Abscesses and anal fistula

An abscess is a collection of pus – rather like a boil.

Abscesses that occur around the anal area probably result from infection of a small gland, which is one of many that may encircle the lower part of the anal canal.

The pus builds up in the tissues around the anal canal and then tends to present as a painful lump around the anal area.

If the abscess bursts, then there is likely to be a communication between the lower part of the anal canal and the skin beside the anus, and such an abnormal communication is referred to as a fistula.

What is anal fistula?

It is an abnormal connection between the internal lining of the anus and the skin outside the anus. Most fistulae are the result of infections in an anal gland but may be related to inflammatory bowel disease such as Crohn’s Disease or ulcerative colitis.

Surgery is almost always needed to cure a fistula. The types of surgery can vary:

Fistulotomy opens the length of the fistula, allowing the open wound to heal. Some of the sphincter muscle is divided.

Seton management involves a loop of flexible material being placed along a fistula track, which slowly opens the length of the track, minimising the risk of impaired anal control.

Fistula repair closes the fistula track, but is a complex procedure, which is not always successful.

Management and treatment

Abscesses generally will not be cured by antibiotics and do require drainage (“incising”). Drainage can sometimes take place as an office procedure, but in most instances will require proper anaesthesia in an operating room.
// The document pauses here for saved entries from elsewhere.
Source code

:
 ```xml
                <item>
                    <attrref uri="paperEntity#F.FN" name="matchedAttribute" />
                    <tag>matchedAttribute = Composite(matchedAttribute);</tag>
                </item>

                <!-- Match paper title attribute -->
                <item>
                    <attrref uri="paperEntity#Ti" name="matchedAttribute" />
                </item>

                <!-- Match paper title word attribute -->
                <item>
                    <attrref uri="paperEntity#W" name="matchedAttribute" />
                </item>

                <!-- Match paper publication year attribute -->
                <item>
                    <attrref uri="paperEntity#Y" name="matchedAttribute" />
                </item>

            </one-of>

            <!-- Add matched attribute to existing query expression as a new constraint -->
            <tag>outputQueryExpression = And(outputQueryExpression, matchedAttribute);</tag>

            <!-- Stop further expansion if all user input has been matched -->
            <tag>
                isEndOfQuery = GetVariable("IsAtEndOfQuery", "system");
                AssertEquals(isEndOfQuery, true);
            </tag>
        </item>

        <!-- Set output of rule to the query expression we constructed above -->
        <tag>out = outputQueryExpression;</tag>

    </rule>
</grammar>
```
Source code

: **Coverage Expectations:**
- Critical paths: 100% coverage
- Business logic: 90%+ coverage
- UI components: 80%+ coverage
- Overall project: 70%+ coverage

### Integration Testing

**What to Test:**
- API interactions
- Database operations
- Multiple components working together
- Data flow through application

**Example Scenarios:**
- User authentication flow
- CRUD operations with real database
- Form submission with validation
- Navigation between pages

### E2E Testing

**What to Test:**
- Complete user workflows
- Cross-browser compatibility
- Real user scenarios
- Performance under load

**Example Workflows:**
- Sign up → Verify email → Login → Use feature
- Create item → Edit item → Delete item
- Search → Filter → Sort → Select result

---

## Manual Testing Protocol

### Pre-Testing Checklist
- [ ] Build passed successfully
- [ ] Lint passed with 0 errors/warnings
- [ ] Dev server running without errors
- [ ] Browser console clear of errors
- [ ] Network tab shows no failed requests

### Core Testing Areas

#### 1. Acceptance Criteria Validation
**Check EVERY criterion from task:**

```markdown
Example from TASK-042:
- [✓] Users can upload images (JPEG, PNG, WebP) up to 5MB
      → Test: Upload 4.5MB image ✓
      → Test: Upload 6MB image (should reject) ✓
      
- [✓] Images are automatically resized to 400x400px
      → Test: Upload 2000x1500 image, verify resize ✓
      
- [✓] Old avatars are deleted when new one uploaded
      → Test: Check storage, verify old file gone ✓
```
An abscess may well recur if the underlying fistula track is not located and laid open. Often this track can be laid open at the time that the abscess is drained, but sometimes infection prevents the surgeon from identifying it. Under such circumstances when all the infection has settled, it may be appropriate to have a further procedure done at an elective date to identify the fistula track, lay it open and thus prevent further problems.